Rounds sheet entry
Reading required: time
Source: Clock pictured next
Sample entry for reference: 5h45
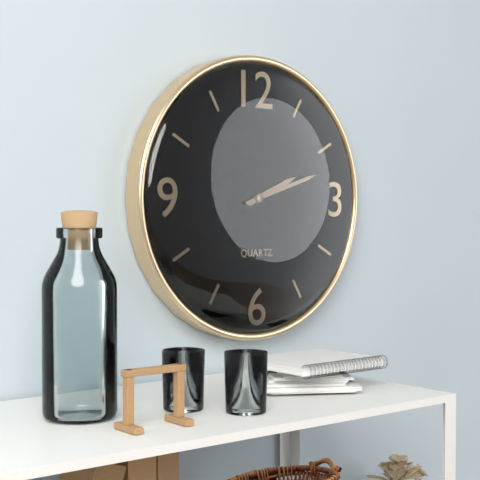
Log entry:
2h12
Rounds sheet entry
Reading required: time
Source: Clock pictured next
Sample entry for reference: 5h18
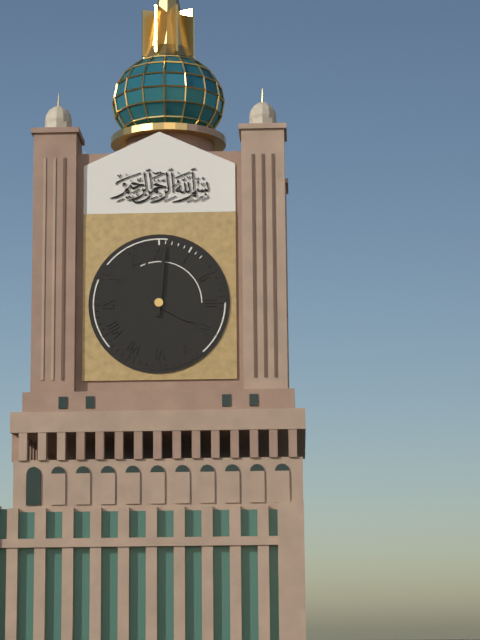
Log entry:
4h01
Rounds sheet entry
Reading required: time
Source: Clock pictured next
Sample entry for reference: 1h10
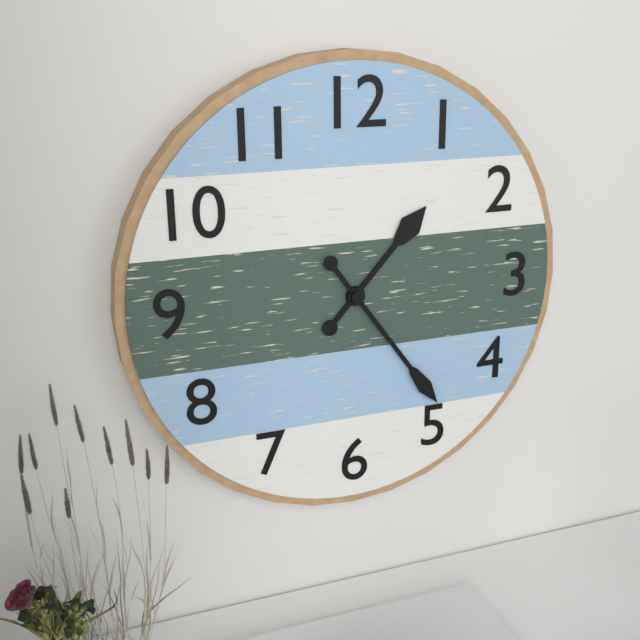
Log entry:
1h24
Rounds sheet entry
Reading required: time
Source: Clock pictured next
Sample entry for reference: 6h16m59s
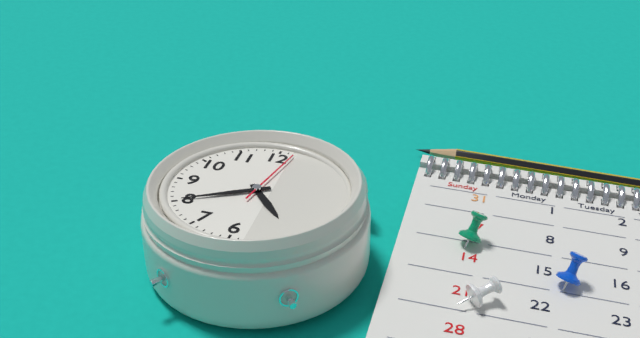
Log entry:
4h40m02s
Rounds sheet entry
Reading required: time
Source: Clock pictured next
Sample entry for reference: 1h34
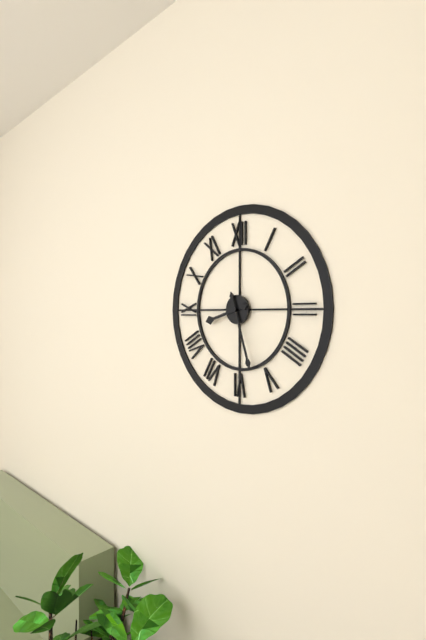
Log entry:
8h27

# [WORK TO BE COMPLETED]
Give back all of the data above word for word and line for line, omitting the pictures.

# [TASK RESPONSE]
Rounds sheet entry
Reading required: time
Source: Clock pictured next
Sample entry for reference: 5h45
Log entry:
2h12
Rounds sheet entry
Reading required: time
Source: Clock pictured next
Sample entry for reference: 5h18
Log entry:
4h01
Rounds sheet entry
Reading required: time
Source: Clock pictured next
Sample entry for reference: 1h10
Log entry:
1h24
Rounds sheet entry
Reading required: time
Source: Clock pictured next
Sample entry for reference: 6h16m59s
Log entry:
4h40m02s
Rounds sheet entry
Reading required: time
Source: Clock pictured next
Sample entry for reference: 1h34
Log entry:
8h27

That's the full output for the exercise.